• Excerpted passage:
══════════

Version ML Data

Implement data version control for machine learning datasets to ensure reproducibility and track data lineage.

When to Use

•Versioning large datasets that don't fit in Git
•Tracking data changes alongside code changes
•Ensuring reproducibility of ML experiments
•Building automated data pipelines with dependency tracking
•Sharing datasets across team members
•Rolling back to previous data versions
•Auditing data lineage for compliance
•Managing multiple dataset variants (train/test splits, feature sets)

Inputs

•Required: Git repository for metadata tracking
•Required: DVC installation (pip install dvc)
•Required: Raw data files or directories to version
•Optional: Remote storage backend (S3, Azure Blob, GCS, SSH, local)
•Optional: Data processing scripts for pipeline automation
•Optional: CI/CD integration for automated pipeline execution

Procedure

Step 1: Initialize DVC in Git Repository

Set up DVC for data versioning alongside code versioning.

bash

# Navigate to project root
cd /path/to/ml-project

# Initialize Git (if not already done)
git init
git add .
git commit -m "Initial commit"

# Initialize DVC
dvc init

# Verify DVC setup
ls .dvc/
# Should contain: .gitignore, config, config.local

# Review what DVC added to Git
git status
# Files: .dvc/.gitignore, .dvc/config, .dvcignore

# Commit DVC initialization
git add .dvc .dvcignore
git commit -m "Initialize DVC"

Configure DVC settings:

bash

# Set analytics opt-out (optional)
dvc config core.analytics false

# Configure autostage (automatically git add .dvc files)
dvc config core.autostage true

# Set default remote name
dvc config core.remote storage

# Commit configuration
git add .dvc/config
git commit -m "Configure DVC settings"

Expected: .dvc/ directory created with config files, .dvcignore file present, DVC files tracked by Git, large data files not in Git staging area.

On failure: Verify Git repository initialized (git status), check DVC installation (dvc version), ensure write permissions in project directory, check for conflicting .dvc/ directory from previous setup, verify Python environment active.

Step 2: Configure Remote Storage Backend

Set up remote storage for data sharing and backup.

bash

# AWS S3
dvc remote add -d storage s3://my-dvc-bucket/ml-project
dvc remote modify storage region us-west-2

# Configure credentials (use IAM roles in production)
dvc remote modify storage access_key_id YOUR_ACCESS_KEY
dvc remote modify storage secret_access_key YOUR_SECRET_KEY

# Or use AWS CLI profile
dvc remote modify storage profile my-aws-profile

# Google Cloud Storage
dvc remote add -d storage gs://my-dvc-bucket/ml-project
dvc remote modify storage projectname my-gcp-project

# Azure Blob Storage
dvc remote add -d storage azure://mycontainer/path
dvc remote modify storage account_name mystorageaccount
dvc remote modify storage account_key YOUR_ACCOUNT_KEY

# SSH/SFTP
dvc remote add -d storage ssh://user@server:/path/to/storage
dvc remote modify storage password YOUR_PASSWORD
# Or use SSH key
dvc remote modify storage keyfile ~/.ssh/id_rsa

# Local shared drive (for teams on same network)

══════════

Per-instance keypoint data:

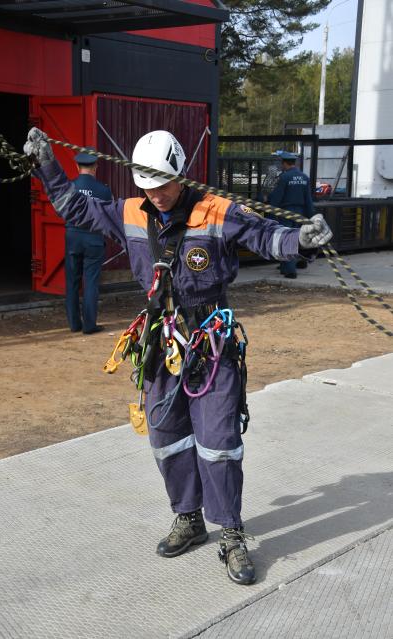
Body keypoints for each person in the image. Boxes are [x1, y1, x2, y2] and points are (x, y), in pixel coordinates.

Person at [24, 128, 332, 585]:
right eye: (147, 185)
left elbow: (265, 236)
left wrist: (301, 240)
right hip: (160, 343)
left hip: (210, 346)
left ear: (181, 175)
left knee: (218, 441)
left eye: (164, 184)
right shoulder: (129, 211)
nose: (156, 194)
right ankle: (188, 517)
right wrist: (46, 163)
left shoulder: (216, 210)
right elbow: (75, 208)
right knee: (167, 435)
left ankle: (229, 532)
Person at [65, 149, 113, 334]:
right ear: (95, 167)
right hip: (94, 238)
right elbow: (108, 215)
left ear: (77, 167)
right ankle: (89, 325)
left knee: (72, 281)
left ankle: (74, 324)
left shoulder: (69, 187)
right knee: (91, 282)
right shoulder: (104, 190)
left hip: (73, 237)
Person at [268, 150, 315, 279]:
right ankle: (288, 264)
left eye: (281, 163)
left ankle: (290, 270)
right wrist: (311, 216)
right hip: (301, 213)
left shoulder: (284, 177)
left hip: (286, 213)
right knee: (298, 239)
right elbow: (308, 199)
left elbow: (277, 197)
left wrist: (271, 215)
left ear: (284, 163)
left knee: (286, 240)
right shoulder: (304, 177)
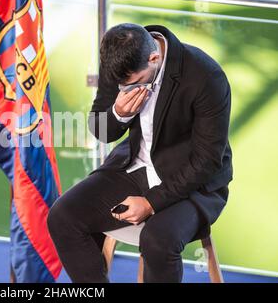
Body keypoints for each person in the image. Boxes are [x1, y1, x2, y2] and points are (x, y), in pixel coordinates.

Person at [47, 23, 233, 283]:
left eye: (132, 83)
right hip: (136, 166)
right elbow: (101, 129)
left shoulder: (206, 76)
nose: (123, 89)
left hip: (194, 181)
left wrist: (150, 203)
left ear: (154, 58)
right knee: (62, 217)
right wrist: (118, 114)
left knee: (157, 240)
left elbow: (206, 162)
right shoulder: (120, 60)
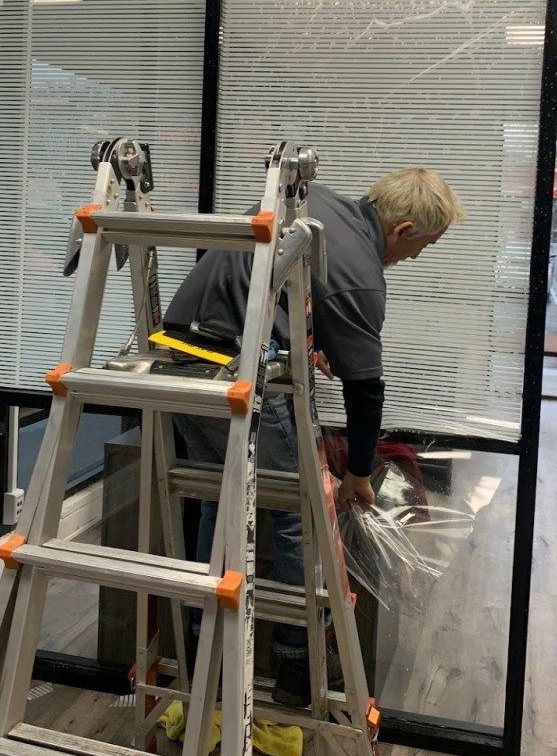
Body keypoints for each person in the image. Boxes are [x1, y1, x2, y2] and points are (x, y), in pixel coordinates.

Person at [164, 167, 465, 706]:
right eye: (423, 246)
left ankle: (202, 641)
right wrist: (356, 476)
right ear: (401, 230)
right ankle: (297, 666)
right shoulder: (363, 275)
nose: (416, 257)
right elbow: (365, 390)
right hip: (237, 368)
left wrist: (301, 337)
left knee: (219, 499)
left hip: (181, 353)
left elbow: (268, 280)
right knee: (295, 511)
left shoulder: (313, 199)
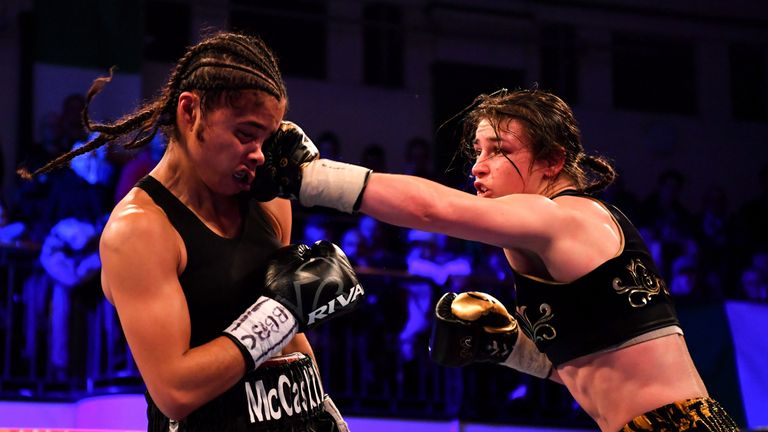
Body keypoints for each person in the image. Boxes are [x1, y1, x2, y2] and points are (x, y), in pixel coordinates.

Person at [252, 88, 740, 431]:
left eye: (498, 150)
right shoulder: (545, 239)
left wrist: (309, 179)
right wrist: (510, 347)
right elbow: (592, 369)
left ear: (553, 161)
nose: (477, 164)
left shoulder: (561, 220)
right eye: (477, 150)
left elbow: (432, 207)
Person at [18, 31, 363, 432]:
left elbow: (288, 337)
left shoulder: (268, 201)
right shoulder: (139, 230)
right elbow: (175, 392)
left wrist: (322, 405)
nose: (259, 154)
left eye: (267, 139)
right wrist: (283, 313)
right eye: (246, 134)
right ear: (190, 111)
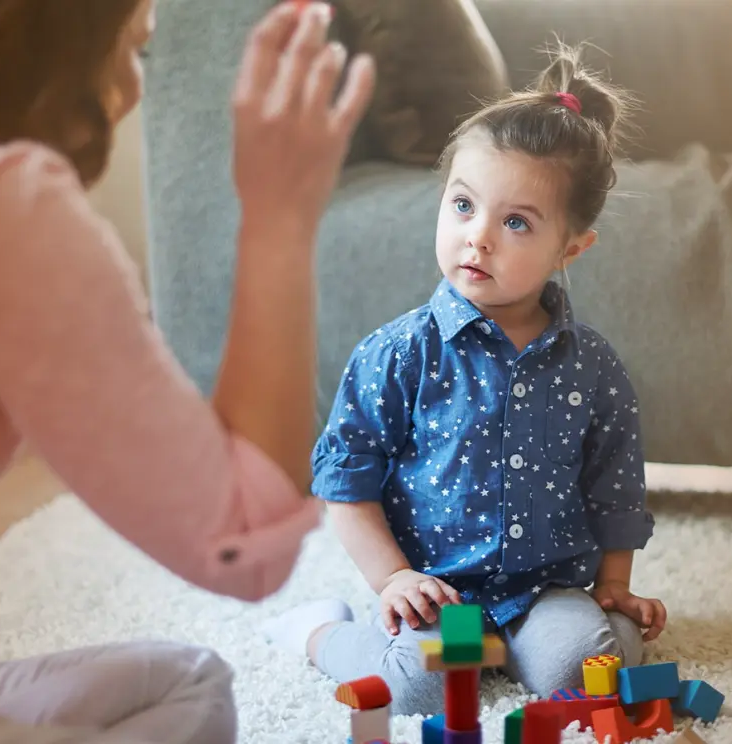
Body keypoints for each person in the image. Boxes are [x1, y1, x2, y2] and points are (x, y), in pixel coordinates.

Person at [0, 0, 374, 741]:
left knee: (183, 684)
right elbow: (239, 546)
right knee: (189, 701)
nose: (133, 90)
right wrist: (279, 218)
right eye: (133, 49)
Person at [261, 42, 668, 716]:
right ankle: (318, 630)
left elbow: (614, 486)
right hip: (437, 588)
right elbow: (345, 482)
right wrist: (393, 579)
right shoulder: (396, 354)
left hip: (546, 588)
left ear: (570, 248)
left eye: (515, 222)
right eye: (461, 206)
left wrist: (615, 582)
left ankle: (545, 639)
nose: (477, 237)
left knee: (582, 672)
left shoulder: (592, 367)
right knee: (414, 689)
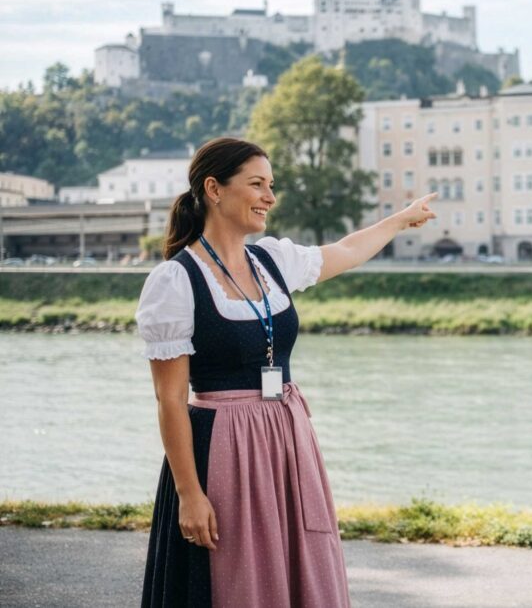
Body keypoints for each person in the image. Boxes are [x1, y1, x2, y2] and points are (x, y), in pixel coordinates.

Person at [136, 137, 436, 607]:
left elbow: (347, 250)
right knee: (238, 575)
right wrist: (189, 493)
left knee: (298, 567)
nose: (269, 197)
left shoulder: (271, 261)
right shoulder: (176, 281)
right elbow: (169, 400)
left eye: (271, 185)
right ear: (214, 189)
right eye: (257, 184)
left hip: (286, 435)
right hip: (224, 445)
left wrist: (401, 220)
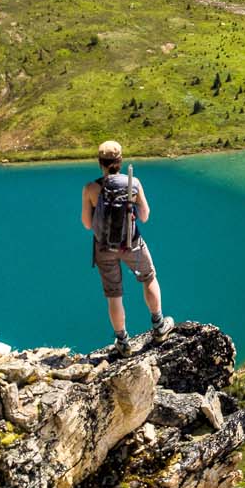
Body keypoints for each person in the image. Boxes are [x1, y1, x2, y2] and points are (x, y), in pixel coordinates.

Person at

══════════

• Problem to solve: Write the next part of the ML data versioning guide, picking up right after its last line shown above.

• Reply to the task:
dvc remote add -d storage /mnt/shared/dvc-storage

# Commit remote configuration (credentials stored in .dvc/config.local, not tracked)
git add .dvc/config
git commit -m "Add DVC remote storage"

Test remote connection:

bash

# List remote storage contents
dvc remote list storage

# Test write access
echo "test" > test.txt
dvc add test.txt
dvc push
rm test.txt test.txt.dvc .dvc/cache -rf

# Test read access
dvc pull

# Clean up test
rm test.txt test.txt.dvc
git checkout .

Expected: Remote storage configured and accessible, credentials stored securely in .dvc/config.local (git-ignored), test push/pull succeeds, remote storage shows uploaded cache files.

On failure: Verify cloud credentials (aws s3 ls or equivalent CLI), check bucket/container exists and is accessible, ensure IAM permissions for read/write, verify network connectivity to remote, check firewall rules, test SSH key authentication for SSH remotes, verify storage path has write permissions.

Step 3: Version Datasets with DVC

Add datasets to DVC tracking and push to remote storage.

bash

# Add single file
dvc add data/raw/customers.csv

# Add directory (all files inside)
dvc add data/raw/

# DVC creates .dvc files (metadata)
ls data/raw/
# customers.csv  (original file)
# customers.csv.dvc  (metadata file tracked by Git)

# Review .dvc file content
cat data/raw/customers.csv.dvc
# Output:
# outs:
# - md5: a1b2c3d4e5f6g7h8i9j0
#   size: 1048576
#   path: customers.csv

# Git ignores actual data, tracks .dvc file
cat data/raw/.gitignore
# /customers.csv

# Commit .dvc files to Git
git add data/raw/customers.csv.dvc data/raw/.gitignore
git commit -m "Track customers dataset with DVC"

# Push data to remote storage
dvc push

# Verify upload
dvc status -r storage
# Output: Cache and remote 'storage' are in sync.

Version management:

python

# version_dataset.py
import pandas as pd
import subprocess
from datetime import datetime

def version_dataset(data_path, git_message=None):
    """
    Version dataset with DVC and Git.
    """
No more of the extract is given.